Repeat the rows from their start through the line containing "text_box Backpropagation Training", with both ends included.

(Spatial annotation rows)
** begin **

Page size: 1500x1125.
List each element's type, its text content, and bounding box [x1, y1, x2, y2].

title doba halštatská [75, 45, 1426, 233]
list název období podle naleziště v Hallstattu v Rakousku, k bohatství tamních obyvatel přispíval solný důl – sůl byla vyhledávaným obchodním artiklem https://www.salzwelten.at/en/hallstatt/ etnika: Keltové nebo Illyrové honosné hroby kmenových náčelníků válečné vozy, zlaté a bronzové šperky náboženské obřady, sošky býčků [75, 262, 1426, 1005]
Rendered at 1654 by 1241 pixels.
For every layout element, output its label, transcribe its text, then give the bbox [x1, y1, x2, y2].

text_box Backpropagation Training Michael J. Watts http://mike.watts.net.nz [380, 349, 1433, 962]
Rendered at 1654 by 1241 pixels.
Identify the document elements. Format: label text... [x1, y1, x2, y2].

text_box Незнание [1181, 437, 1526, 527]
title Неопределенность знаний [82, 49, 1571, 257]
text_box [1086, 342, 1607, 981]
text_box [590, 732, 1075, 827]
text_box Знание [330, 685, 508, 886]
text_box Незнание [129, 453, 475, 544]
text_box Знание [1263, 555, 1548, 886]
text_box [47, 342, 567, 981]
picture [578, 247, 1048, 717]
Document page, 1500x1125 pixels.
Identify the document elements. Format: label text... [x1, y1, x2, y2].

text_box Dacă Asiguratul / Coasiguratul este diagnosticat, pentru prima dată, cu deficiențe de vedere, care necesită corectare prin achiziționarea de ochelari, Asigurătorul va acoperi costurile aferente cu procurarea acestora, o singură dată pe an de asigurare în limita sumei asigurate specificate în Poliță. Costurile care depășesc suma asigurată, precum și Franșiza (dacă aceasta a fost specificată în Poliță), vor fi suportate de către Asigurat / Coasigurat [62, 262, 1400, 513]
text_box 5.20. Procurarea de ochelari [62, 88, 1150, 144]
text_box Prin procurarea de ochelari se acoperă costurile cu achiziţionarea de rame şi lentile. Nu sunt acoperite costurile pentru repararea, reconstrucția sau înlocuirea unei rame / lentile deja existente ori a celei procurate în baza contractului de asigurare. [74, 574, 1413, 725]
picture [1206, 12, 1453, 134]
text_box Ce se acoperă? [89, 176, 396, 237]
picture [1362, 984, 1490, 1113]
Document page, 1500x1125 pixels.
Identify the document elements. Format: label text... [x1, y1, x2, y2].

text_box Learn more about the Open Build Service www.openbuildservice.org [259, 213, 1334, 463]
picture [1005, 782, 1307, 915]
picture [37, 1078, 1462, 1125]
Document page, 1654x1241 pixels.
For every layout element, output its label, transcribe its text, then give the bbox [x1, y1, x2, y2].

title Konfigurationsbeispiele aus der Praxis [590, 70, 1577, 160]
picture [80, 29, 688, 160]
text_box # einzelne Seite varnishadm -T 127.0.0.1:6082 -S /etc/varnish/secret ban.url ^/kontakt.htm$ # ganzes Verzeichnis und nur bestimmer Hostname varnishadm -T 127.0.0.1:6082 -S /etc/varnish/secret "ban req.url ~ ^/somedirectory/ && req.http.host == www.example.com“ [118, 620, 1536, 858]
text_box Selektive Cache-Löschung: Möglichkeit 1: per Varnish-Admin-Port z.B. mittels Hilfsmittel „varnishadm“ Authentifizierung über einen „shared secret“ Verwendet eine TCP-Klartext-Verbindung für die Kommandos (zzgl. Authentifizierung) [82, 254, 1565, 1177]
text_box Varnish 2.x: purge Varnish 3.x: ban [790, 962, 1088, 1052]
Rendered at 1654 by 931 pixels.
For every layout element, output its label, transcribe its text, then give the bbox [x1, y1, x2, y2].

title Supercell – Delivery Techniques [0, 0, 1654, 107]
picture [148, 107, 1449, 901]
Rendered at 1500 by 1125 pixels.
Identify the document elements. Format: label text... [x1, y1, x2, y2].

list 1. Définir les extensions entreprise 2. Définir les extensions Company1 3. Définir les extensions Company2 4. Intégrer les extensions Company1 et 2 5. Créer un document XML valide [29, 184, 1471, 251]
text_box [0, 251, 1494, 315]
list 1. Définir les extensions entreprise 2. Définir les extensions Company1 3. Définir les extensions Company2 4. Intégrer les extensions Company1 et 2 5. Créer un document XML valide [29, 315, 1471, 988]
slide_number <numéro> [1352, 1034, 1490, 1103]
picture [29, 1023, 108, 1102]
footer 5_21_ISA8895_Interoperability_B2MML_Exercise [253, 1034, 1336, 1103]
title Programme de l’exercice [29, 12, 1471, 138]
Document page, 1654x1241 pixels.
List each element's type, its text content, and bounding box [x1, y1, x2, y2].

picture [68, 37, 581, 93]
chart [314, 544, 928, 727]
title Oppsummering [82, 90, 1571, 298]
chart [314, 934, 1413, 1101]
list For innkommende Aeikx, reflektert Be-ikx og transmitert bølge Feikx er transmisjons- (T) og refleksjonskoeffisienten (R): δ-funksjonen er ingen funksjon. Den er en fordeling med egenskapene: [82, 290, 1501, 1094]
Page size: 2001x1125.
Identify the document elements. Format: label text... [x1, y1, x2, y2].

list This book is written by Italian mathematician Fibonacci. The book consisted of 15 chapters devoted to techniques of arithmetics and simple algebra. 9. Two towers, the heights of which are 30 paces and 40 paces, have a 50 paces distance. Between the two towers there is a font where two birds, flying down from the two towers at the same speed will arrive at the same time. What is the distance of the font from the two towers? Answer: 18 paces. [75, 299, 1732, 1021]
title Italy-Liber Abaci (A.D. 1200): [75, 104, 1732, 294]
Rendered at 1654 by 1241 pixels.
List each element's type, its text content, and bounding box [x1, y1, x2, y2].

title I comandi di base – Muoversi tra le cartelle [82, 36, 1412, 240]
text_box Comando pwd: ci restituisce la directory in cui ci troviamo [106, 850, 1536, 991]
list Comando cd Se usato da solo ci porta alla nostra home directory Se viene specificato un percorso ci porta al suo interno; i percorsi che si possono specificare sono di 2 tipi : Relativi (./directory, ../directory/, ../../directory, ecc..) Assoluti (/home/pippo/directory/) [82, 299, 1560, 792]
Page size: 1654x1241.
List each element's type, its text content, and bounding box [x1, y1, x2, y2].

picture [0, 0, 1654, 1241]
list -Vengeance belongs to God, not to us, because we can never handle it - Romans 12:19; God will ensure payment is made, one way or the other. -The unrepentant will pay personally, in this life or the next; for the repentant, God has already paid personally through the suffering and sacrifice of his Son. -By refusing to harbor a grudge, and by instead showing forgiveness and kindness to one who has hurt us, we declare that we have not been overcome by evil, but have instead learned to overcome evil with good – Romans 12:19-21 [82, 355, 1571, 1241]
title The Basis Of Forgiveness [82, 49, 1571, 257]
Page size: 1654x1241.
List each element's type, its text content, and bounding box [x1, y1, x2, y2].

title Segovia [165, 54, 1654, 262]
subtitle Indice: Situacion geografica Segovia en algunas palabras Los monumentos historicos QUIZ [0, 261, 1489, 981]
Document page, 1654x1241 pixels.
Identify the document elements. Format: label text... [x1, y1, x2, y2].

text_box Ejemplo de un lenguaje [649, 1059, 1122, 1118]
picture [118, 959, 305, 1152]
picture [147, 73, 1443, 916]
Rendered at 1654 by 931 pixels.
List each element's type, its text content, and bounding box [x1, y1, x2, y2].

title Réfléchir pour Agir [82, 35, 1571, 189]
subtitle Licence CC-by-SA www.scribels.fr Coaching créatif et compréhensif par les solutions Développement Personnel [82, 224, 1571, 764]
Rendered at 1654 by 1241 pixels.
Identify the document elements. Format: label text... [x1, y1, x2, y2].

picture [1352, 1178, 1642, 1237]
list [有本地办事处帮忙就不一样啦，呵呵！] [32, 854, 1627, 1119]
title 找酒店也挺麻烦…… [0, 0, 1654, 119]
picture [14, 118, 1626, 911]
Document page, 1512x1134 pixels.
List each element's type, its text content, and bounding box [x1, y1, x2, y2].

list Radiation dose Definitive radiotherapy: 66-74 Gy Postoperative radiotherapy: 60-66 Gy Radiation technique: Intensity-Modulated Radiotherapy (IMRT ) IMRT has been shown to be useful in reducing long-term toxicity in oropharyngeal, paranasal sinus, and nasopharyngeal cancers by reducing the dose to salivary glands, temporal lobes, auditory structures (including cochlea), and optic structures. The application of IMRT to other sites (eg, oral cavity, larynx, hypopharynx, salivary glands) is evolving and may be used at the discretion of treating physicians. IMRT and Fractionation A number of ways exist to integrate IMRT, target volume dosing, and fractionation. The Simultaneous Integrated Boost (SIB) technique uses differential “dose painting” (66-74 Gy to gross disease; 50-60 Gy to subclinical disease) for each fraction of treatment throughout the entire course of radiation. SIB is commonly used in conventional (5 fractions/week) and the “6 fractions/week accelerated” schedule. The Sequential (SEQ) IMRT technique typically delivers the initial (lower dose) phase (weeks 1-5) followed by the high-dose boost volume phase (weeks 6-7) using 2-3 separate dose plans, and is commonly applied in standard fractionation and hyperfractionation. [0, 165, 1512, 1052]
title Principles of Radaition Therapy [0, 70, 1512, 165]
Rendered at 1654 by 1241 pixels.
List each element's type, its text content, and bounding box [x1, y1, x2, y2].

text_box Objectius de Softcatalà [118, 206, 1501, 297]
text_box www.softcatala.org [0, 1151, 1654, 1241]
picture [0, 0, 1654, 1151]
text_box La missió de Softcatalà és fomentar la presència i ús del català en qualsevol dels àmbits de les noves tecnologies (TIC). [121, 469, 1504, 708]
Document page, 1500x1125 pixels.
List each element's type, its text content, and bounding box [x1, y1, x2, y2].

** end **

Written solution.
Page size: 1500x1125.
List each element's type, its text content, and bounding box [x1, y1, x2, y2].

title doba halštatská [75, 45, 1426, 233]
list název období podle naleziště v Hallstattu v Rakousku, k bohatství tamních obyvatel přispíval solný důl – sůl byla vyhledávaným obchodním artiklem https://www.salzwelten.at/en/hallstatt/ etnika: Keltové nebo Illyrové honosné hroby kmenových náčelníků válečné vozy, zlaté a bronzové šperky náboženské obřady, sošky býčků [75, 262, 1426, 1005]
Rendered at 1654 by 1241 pixels.
For every layout element, output its label, transcribe its text, then give the bbox [x1, y1, x2, y2].

text_box Backpropagation Training Michael J. Watts http://mike.watts.net.nz [380, 349, 1433, 962]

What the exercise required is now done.